The consumer method is executed when the Consumer receives the message and will retry when an exception occurs. This retry strategy is the same as the send retry.

We introduced database-based distributed locks in version 7.1.0 to deal with the problem of concurrent data acquisition of database retries under multiple instances, you need to explicitly configure UseStorageLock option to true.

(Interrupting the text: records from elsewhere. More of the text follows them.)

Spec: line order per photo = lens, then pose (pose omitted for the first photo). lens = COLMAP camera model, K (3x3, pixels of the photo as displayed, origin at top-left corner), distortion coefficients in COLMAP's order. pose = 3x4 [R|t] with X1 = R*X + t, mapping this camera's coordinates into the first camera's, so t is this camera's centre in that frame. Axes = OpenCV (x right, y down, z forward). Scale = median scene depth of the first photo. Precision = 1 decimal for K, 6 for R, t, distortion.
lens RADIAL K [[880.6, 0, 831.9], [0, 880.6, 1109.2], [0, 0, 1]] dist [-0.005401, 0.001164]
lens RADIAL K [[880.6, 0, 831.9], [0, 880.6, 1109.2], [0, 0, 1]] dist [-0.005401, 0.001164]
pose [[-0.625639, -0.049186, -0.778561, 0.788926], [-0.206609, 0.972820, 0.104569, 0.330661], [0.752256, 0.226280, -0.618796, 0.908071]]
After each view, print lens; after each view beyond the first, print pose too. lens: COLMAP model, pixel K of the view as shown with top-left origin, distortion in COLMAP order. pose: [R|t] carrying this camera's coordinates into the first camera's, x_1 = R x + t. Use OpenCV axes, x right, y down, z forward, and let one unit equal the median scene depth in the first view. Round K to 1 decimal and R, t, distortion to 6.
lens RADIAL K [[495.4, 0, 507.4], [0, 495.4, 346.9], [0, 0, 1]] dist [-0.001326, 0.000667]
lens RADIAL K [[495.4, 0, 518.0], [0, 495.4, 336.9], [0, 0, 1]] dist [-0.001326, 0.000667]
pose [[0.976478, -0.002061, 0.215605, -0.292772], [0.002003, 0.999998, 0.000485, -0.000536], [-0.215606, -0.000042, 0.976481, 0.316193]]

Whether sending fails or consumption fails, we will store the exception message in the cap-exception field within the message header. You can find it in the Content field's JSON in the database table.

Data Cleanup

There is an ExpiresAt field in the database message table indicating the expiration time of the message. When the message is sent successfully, status will be changed to Successed, and ExpiresAt will be set to 1 day later.

Consuming failure will change the message status to Failed and ExpiresAt will be set to 15 days later (You can use FailedMessageExpiredAfter configuration items to custom).

By default, the data of the message in the table is deleted every 5 minutes to avoid performance degradation caused by too much data. The cleanup strategy ExpiresAt is performed when field is not empty and is less than the current time.

That is to say, the message with the status Failed (by default they have been retried 50 times), if you do not have manual intervention for 15 days, it will also be cleaned up.

You can use CollectorCleaningInterval configuration items to custom the interval time.